Additionally, we see that the number of MQGETs is approximately double that the number of MQPUTs. This is due to the getting application being ready to get the next message before the message has been put. The getting application uses MQGET with WAIT which, in the event of no message being available when first attempted, will wait for a message to arrive or for the wait period to expire. Therefore, we see 2 MQGETs per MQPUT.
The increased frequency of data collection means that at 200 seconds there are approximately 9000 messages being put every second.
If the STATIME was set to 1 minute, as per the minimum value supported in earlier releases, we would have seen minute 4 (covering the period of 181-240 seconds) having put 540,000 messages in the interval, from which we can only say that there was an average of 9000 messages per second.
With the additional data, we can see that for periods:
Time 181-195 There were approximately 7000 MQPUTs / second
Time 196-225 There were approximately 9000 MQPUTs / second
Time 226-240 There were approximately 11000 MQPUTs / second.

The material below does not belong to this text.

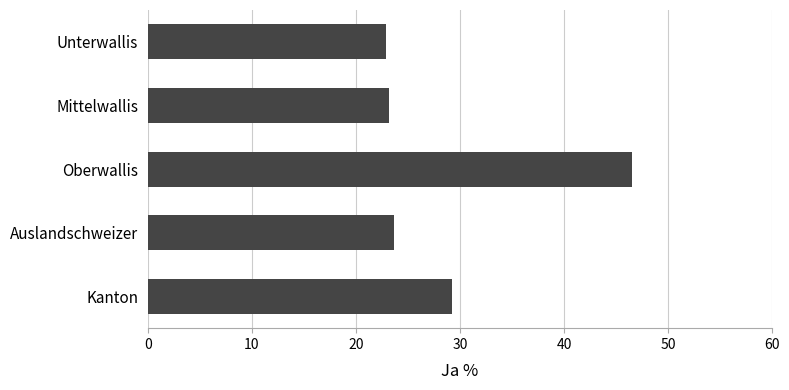

Reading top to bottom, extract all data points from this chart.

22.9	23.2	46.5	23.7	29.2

This additional data allows us to determine that the messaging workload is steadily increasing rather than occurring in high bursts of messaging workload.
Summary
This blog demonstrates some of the benefits of using the increased SMF data capture rate introduced in 9.2.4 CDR and how the frequency of statistics and accounting data capture can be independently increased.

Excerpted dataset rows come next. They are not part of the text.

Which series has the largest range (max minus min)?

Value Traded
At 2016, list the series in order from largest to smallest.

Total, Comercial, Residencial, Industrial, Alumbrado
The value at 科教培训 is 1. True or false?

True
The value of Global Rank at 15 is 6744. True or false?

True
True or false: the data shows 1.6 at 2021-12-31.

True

Ultimately, the benefits will come from being able to quickly process the data to draw insights, and to identify and prevent system problems sooner.
Finally
This concludes the short series of blogs discussing MQ for z/OS with SMF, I hope that you have found them useful. If you think there are other areas of the MQ for z/OS product which might benefit from a similar series, please do let us know.
[1] IBM Documentation suggests default value of 30 minutes, but this is inherited from the STATIME default of 30 minutes.